Day trading rules
Joseph Besharah

Joseph Besharah

Full Time Day Trader And Mentor

Day Trading Rules

Day Trading Margin Rules

We receive many questions regarding day trading margin rules. We decided to deliver a summary of the SEC’s bulletin on this matter released by their Office of Investor Education and Advocacy.

If a trader executes at least four day trades or more within a five business-day period, they are classified as a pattern day trader. If a trader has been identified as a pattern day trader by their broker or dealer, the FINRA (Financial Industry Regulatory Authority) rules for margin trading, require the broker or dealer to apply limiting margin requirements on the identified day trader’s accounts.

What Makes a Pattern Day Trader? 

According to FINRA’s rules, a pattern day trader is a trader who executes at least four or more “day trades” in five business days. This pattern is based on the provision of the number of day trades being greater than six percent of the trader’s total trades in their margin account over the same five business day period. 

These FINRA rules are a minimum requirement, and brokers or dealers are allowed to set more stringent criteria. Traders should contact their brokers to ascertain what their criteria for determining pattern day traders.

Brokers or dealers are also able to classify a trader as a pattern day trader if they are aware, or have grounds to suspect, that the trader engages in pattern day trading. An example of a broker suspecting pattern day trading would be if the broker had delivered training in day trading to a particular trader before opening their account.

What is the definition of a “day trade”? 

According to FINRA rules, the definition of a day trade is buying and selling, or selling and buying, of the same stock or security in the same margin account within the same day. This definition covers all stocks and securities, and it also includes short selling and covering the same stock.
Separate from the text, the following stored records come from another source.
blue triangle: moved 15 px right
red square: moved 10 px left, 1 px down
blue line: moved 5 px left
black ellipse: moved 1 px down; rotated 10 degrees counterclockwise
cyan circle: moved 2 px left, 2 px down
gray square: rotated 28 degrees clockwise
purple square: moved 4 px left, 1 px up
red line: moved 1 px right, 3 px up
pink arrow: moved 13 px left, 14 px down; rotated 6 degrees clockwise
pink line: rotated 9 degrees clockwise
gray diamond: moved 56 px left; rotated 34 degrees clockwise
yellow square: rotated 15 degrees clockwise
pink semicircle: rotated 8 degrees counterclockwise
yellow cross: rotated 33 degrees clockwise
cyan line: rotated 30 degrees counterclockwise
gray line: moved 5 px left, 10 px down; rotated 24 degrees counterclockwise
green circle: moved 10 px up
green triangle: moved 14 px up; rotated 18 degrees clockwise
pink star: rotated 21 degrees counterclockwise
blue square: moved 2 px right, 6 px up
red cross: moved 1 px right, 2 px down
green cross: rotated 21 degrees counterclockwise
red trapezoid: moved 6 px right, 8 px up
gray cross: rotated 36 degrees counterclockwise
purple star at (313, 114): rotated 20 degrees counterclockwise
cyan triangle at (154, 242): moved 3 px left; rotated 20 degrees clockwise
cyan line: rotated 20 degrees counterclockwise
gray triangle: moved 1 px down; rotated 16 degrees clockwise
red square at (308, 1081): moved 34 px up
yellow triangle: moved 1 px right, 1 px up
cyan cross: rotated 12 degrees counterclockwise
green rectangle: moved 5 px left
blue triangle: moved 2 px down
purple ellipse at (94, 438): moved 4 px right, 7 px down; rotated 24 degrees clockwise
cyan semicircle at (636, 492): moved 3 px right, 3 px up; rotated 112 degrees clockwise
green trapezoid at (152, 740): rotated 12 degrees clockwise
If a stock is held overnight, it is not classed as a day trade, so it does not count towards pattern day trading.

What are the account stipulations for pattern day traders? 

FINRA stipulates that the minimum equity requirement for day pattern traders is $25,000. This requirement has to be deposited in the trader’s account before any day trading activity occurs, and this minimum level of equity must be maintained.

The minimum equity level of $25,000 has to be in a single account and not cross-guaranteed by several accounts. Each account associated with day trading is subject to the minimum requirement, using only the resources within that particular account. 

If a trader’s account dips below the minimum requirement, they cannot conduct day trading until the account is restored to at least $25,000.

Buying Power For Day Trading

A trader who has been classed as a day trader can trade up to a multiple of four times the amount of the trader’s maintenance margin excess at the level it sat at the close of the previous day’s trading. 

Exceeding this limit of buying power will result in the trader being issued with a margin call. When a margin call is received, the trader has five business days in which to meet it. During this period, the trader’s buying power is restricted to a multiple of two times the amount of the trader’s maintenance margin excess at the level it sat at the close of the previous day’s trading.

Failure to meet the margin call within the five days, the trader’s account will get restricted to trading only with the cash available in their account for 90 days or until the trader meets the margin call.

It is essential to be aware that individual brokers or dealers can impose higher minimum requirements. They are also able to restrict buying power below the four multiples level.

Traders should consult their broker or dealer to ascertain the minimum equity requirements that they impose and the buying power that they grant.

 

Portfolio Margin Accounts

Some additional rules and stipulations are applied to traders with a portfolio margin account. FINRA has issued a separate bulletin detailing these rules, called FINRA Portfolio Margin FAQs – Day Trading.